Coeur de neige – Christian Bobin – Collection Théodore Balmoral – Éditions Fario

Cœur de neige s’apparente au genre du conte animalier dont les protagonistes sont, comme on s’y attend, anthropologisés, mais dont rien dans le déroulement de l’histoire n’est invraisemblable, bien au contraire : le merveilleux réside au cœur de la réalité quotidienne. Il y est question d’un couple formé par Tacite, « un chat de gouttière au pelage noir et aux manières calmes » travaillant comme ingénieur dans une centrale nucléaire, et de Bruhle, « une chatte angora qui, à l’époque de leur mariage, suivait des études d’architecture et depuis s’était installée à son compte dans un commerce de lingerie fine ».
Ce couple ressemble à tous les couples chez qui alternent, on ne le sait que trop bien, des périodes de lumière et d’ombre. Mais il se trouve que cette vie conjugale réserve à Tacite plus souvent l’ombre que la lumière. Tacite conçoit vite qu’il est devenu, aux yeux de celle dont il est censé partager la vie, totalement transparent si ce n’est parfaitement inexistant. Un souvenir d’enfance, où le portrait des parents de Tacite est brossé, précise la précarité financière de la famille dans laquelle il a grandi, et révèle que Tacite connaît d’expérience l’alternance de la lumière et de l’ombre — l’école lui a ainsi réservé des leçons d’écriture et de vie, ce qui est la même chose.

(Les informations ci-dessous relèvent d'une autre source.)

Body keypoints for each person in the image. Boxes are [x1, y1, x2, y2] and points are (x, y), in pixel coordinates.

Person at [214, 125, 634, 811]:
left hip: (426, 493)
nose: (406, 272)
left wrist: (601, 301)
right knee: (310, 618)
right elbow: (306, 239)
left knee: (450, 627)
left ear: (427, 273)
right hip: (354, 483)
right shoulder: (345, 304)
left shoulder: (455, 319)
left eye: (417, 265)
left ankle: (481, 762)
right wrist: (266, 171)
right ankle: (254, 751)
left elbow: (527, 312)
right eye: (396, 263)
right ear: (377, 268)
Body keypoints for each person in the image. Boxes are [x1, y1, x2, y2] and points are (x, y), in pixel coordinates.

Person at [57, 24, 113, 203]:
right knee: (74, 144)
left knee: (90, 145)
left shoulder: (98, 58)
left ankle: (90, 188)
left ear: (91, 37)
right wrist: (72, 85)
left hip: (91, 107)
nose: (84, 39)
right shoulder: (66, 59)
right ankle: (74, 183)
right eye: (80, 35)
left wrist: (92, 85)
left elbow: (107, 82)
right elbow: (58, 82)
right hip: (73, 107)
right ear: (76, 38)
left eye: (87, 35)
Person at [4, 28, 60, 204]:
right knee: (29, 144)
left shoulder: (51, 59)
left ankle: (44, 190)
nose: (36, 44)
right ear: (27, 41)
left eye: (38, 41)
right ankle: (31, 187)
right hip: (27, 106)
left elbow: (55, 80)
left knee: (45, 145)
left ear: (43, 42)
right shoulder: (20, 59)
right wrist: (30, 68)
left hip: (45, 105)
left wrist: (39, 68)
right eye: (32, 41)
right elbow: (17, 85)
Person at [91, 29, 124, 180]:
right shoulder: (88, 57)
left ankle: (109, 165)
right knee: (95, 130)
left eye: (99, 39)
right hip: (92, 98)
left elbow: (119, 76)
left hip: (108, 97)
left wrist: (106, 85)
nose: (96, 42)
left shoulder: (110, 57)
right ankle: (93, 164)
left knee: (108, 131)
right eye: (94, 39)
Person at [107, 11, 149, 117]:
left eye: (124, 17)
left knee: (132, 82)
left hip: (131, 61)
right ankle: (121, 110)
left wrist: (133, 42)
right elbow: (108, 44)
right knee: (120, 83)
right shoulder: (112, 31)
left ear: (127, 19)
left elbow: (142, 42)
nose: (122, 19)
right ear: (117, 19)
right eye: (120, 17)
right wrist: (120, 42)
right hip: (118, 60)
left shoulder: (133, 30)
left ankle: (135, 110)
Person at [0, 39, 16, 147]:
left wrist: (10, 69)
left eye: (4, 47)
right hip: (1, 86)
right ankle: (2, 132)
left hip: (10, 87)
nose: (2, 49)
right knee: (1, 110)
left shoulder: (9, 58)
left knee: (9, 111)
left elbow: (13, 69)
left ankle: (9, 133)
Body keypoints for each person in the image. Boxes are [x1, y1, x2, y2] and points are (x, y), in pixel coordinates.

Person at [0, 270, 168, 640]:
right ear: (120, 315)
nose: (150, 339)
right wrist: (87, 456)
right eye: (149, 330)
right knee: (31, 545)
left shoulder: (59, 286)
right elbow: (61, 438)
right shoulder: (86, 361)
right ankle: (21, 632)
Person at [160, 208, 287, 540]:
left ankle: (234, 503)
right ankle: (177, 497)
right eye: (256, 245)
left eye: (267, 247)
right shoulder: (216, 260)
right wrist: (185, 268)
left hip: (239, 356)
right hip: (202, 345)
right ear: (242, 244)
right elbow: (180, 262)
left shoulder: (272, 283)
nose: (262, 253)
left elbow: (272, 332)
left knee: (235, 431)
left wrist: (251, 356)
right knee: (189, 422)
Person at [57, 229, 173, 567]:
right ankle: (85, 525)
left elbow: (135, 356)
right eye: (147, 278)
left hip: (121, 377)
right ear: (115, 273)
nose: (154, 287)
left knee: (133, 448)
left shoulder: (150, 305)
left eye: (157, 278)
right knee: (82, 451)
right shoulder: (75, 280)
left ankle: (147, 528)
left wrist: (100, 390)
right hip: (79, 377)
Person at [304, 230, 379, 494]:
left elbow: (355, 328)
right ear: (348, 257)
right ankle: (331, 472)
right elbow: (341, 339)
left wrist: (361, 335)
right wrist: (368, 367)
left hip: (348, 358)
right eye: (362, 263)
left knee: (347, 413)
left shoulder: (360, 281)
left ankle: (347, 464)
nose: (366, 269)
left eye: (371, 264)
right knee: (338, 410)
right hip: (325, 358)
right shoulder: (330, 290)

Au passage, en voici une : « On peut fort bien vivre une vie que l’on ne vit pas. On peut indéfiniment supporter ce que l’on ne supporte plus. » Puis Brulhe la négligente finit par disparaître et par plonger Tacite dans des ténèbres définitives. Le chat réalise alors que la seule lumière qui l’a illuminé émanait d’elle seule. La fin de l’histoire a lieu durant la nuit de Noël où Tacite vide une bouteille de champagne puis fait une expérience aussi innocente et fantaisiste que déterminante — elle nécessite seulement un cœur d’enfant. Vous demanderez sans doute : « Quel est l’enseignement de ce conte ? » Posez cette question aux flocons de neige. Il y a des chances que vous soyez — entretemps amusé, émerveillé mais aussi édifié — durablement éclairé par leur réponse.

À l’image de Cœur de neige, qui appartient au genre du conte de Noël, son œuvre, plus contrastée qu’on ne le dit, plus âpre et douloureuse qu’on ne l’a écrit, raconte à ses lecteurs la profondeur du malheur quotidien. Mais elle révèle aussi la possibilité de s’y soustraire par un émerveillement simple qu’apportent certains livres touchés par la grâce et, parmi eux, ceux de l’auteur de « La Part manquante » et d’ « Une petite robe de fée« .

LIBRAIRIE DOUCET LE MANS/M. Christine

Christian Bobin, né le 24 avril 1951 au Creusot, est décédé le 23 novembre 2022 à Chalon-sur-Saône. Il repose à Marciac dans le Gers.